Problem statement: Whenever a line of the listing contains the string "Left", return that line.

--- Data records Enclosed Below ---

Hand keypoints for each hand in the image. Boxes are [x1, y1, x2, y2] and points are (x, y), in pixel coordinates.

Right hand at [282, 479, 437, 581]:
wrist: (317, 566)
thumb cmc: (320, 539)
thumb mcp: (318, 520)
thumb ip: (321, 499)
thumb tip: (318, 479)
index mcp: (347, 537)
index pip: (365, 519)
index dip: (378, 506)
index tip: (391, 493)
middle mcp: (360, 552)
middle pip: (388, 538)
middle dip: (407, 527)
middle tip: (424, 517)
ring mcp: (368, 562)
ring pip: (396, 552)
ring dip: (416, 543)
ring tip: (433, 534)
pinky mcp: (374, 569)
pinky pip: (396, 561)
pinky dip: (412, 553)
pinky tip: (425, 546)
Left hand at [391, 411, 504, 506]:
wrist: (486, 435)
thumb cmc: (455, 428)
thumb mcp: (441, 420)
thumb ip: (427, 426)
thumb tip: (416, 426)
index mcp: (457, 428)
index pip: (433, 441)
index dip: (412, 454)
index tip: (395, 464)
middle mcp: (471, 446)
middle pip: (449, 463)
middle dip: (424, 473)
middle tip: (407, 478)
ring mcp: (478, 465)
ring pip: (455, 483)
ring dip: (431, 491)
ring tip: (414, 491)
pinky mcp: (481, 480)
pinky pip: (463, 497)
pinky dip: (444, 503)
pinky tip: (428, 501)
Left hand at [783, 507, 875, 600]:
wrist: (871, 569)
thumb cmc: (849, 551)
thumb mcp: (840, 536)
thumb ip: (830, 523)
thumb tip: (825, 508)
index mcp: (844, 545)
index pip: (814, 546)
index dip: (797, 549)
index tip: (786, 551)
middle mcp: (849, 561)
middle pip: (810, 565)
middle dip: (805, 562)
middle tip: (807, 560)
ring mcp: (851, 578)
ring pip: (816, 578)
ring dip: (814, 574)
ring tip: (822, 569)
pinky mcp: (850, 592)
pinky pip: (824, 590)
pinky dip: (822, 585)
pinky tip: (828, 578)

--- End of Enclosed Data records ---
--- Data records Enclosed Below ---

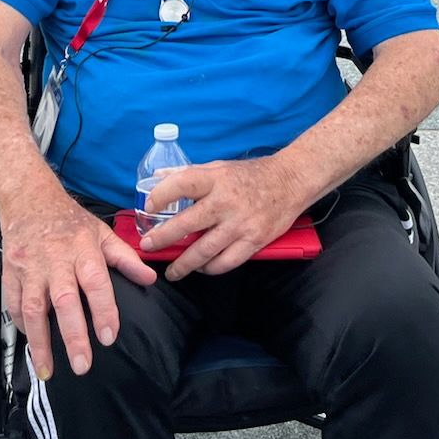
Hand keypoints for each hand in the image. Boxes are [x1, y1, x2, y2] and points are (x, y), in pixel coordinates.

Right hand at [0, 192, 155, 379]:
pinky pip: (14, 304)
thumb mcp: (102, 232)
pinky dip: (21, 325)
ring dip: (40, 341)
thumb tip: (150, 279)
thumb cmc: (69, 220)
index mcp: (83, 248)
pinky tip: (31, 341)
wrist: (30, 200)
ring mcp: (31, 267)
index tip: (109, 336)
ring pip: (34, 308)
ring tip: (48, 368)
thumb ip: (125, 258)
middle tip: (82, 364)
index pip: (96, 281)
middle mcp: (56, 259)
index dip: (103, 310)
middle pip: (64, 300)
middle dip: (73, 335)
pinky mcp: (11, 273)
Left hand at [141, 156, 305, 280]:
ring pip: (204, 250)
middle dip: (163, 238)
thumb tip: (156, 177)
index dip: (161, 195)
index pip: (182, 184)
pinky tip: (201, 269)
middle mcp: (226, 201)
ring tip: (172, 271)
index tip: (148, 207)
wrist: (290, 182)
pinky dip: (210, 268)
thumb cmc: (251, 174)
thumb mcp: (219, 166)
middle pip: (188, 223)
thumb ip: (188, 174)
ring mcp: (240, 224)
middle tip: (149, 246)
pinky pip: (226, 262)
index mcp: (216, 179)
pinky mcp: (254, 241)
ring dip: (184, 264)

--- End of Enclosed Data records ---

Response:
Left hand at [391, 411, 504, 506]:
Left hand at [783, 507, 875, 600]:
Left hand at [141, 156, 305, 280]:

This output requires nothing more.